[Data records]
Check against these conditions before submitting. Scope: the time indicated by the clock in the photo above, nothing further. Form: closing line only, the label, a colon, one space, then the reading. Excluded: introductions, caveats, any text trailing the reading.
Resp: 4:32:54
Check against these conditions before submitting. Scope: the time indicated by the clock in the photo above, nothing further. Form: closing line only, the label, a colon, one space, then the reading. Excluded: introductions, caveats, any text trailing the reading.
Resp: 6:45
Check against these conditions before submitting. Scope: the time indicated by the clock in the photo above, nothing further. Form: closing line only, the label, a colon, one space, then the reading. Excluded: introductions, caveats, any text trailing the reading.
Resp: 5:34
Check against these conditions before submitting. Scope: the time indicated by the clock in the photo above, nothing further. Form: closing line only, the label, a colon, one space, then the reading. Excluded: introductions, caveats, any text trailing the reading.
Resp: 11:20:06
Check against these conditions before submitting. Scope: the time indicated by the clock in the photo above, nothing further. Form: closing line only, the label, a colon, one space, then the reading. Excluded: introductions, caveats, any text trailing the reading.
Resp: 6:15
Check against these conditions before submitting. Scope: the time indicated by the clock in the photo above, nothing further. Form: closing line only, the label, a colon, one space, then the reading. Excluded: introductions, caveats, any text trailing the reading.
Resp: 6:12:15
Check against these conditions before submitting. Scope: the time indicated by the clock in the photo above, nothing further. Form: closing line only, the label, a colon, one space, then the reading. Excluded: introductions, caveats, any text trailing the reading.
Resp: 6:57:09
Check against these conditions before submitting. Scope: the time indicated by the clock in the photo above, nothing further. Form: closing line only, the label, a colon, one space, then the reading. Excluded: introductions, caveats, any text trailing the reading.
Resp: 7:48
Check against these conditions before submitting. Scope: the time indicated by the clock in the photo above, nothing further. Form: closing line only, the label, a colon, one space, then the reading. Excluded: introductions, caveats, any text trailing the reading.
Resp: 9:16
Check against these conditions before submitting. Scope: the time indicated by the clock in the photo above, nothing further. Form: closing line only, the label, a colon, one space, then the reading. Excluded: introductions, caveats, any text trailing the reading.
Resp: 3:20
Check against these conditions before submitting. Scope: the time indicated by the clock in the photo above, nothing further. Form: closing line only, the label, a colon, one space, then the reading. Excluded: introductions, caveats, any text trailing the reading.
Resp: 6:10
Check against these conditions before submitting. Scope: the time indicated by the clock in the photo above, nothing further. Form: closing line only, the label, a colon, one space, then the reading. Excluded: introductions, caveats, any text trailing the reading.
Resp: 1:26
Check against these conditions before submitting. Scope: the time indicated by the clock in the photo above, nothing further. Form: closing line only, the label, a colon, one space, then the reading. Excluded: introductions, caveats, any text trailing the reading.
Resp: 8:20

- Exercise instructions -
Extract the lines from the very first one through the line containing "Resp: 4:32:54", including both, and reproduce them word for word.

- Finished exercise -
Check against these conditions before submitting. Scope: the time indicated by the clock in the photo above, nothing further. Form: closing line only, the label, a colon, one space, then the reading. Excluded: introductions, caveats, any text trailing the reading.
Resp: 4:32:54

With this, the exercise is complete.